The PS5 Pro is expected to bring a GPU with 60 CUs (64 full, 4 disabled for redundancy and higher yields) and 18GT/s GDDR6 at the same 256bit.
Rumors point to it being a mix between RDNA3 and RDNA4, or more specifically a RDNA3 architecture with the raytracing optimizations of RDNA4.
The closest RDNA3 GPU with those specs we have at the moment is the
RX 7800XT (60CU), though I think the PS5 Pro might have more conservative clocks (lower wattage available on consoles) and considering it shares memory bandwidth with the CPU, perhaps we should expect rasterization (non-raytracing) performance more similar to that of the
RX 7700XT (54 CU).
So in practice, will be looking at the performance difference between a
Radeon RX 6700 non-XT (closest to PS5) and a Radeon RX 7700XT.
The difference actually isn't enormous,
it's close to +40-60% in rasterization performance which is a far cry from the difference we saw between the PS4 and PS4 Pro.
There are 2 wild cards in here, though.
The first is how much of a raytracing performance bump the RDNA4 optimizations will bring. If AMD is putting more accelerated stages in the raytracing pipeline we should expect a big boost in raytracing performance, maybe close to a RTX 3080 or RTX 4070 which have easily more than twice the raytracing performance of the PS5 in RT intensive titles.

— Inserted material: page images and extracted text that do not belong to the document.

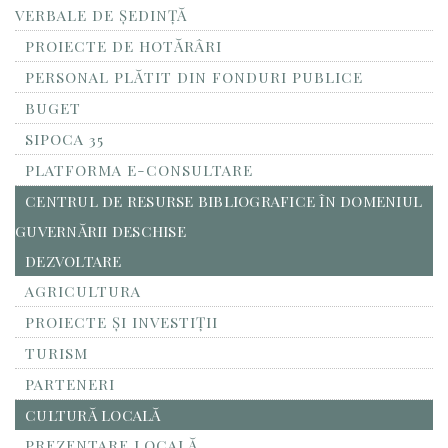
VERBALE DE ȘEDINȚĂ
PROIECTE DE HOTĂRÂRI
PERSONAL PLĂTIT DIN FONDURI PUBLICE
BUGET
SIPOCA 35
PLATFORMA E-CONSULTARE
CENTRUL DE RESURSE BIBLIOGRAFICE ÎN DOMENIUL
GUVERNĂRII DESCHISE
DEZVOLTARE
AGRICULTURA
PROIECTE ȘI INVESTIȚII
TURISM
PARTENERI
CULTURĂ LOCALĂ
PREZENTARE LOCALĂ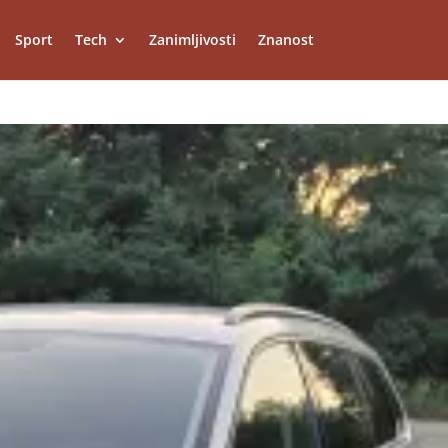
Sport
Tech
Zanimljivosti
Znanost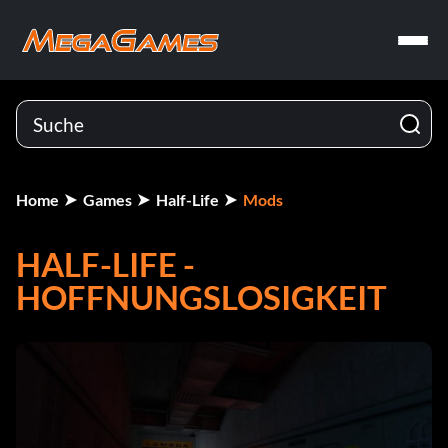
Home
Games
Half-Life
Mods
HALF-LIFE -
HOFFNUNGSLOSIGKEIT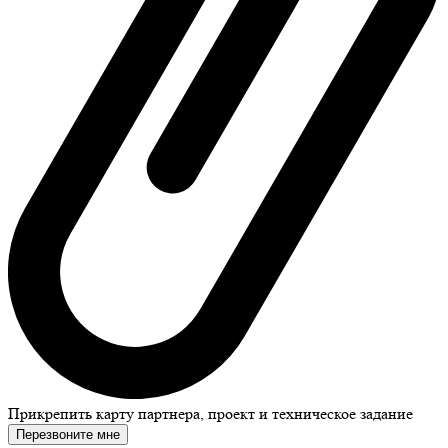
Прикрепить карту партнера, проект и техническое задание
Перезвоните мне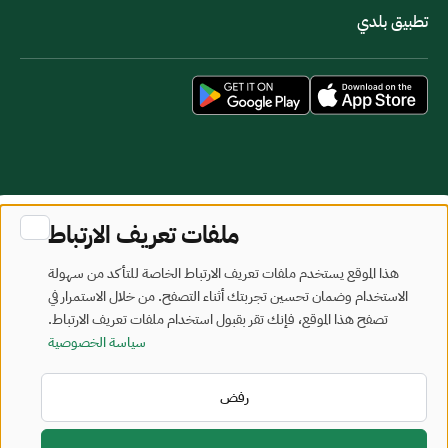
تطبيق بلدي
خريطة الموقع
شروط الاستخدام
ملفات تعريف الارتباط
جميع الحقوق محفوظة - وزارة البلديات والإسكان © 2026
هذا الموقع يستخدم ملفات تعريف الارتباط الخاصة للتأكد من سهولة
تم تطويره وصيانته بواسطة وزارة البلديات والإسكان
الاستخدام وضمان تحسين تجربتك أثناء التصفح. من خلال الاستمرار في
تصفح هذا الموقع، فإنك تقر بقبول استخدام ملفات تعريف الارتباط.
آخر تحديث: 2026/08/07
سياسة الخصوصية
رفض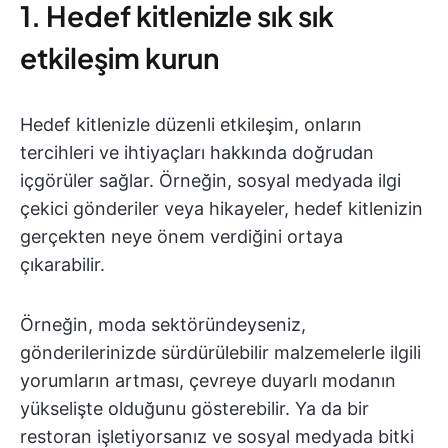
1. Hedef kitlenizle sık sık
etkileşim kurun
Hedef kitlenizle düzenli etkileşim, onların
tercihleri ve ihtiyaçları hakkında doğrudan
içgörüler sağlar. Örneğin, sosyal medyada ilgi
çekici gönderiler veya hikayeler, hedef kitlenizin
gerçekten neye önem verdiğini ortaya
çıkarabilir.
Örneğin, moda sektöründeyseniz,
gönderilerinizde sürdürülebilir malzemelerle ilgili
yorumların artması, çevreye duyarlı modanın
yükselişte olduğunu gösterebilir. Ya da bir
restoran işletiyorsanız ve sosyal medyada bitki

The second is the rumor of Sony implementing a hardware-based temporal and deep-learning based upscaler that targets the same results as DLSS but with little to no overhead. A bit like they did with the hardware for checkerboarding in the PS4 Pro. This would allow the PS5 Pro to run at a lower base resolution (e.g. never rendering above 1080p for a 4K presentation) for a more aggressive upscaling, which leaves more processing headroom for the rest.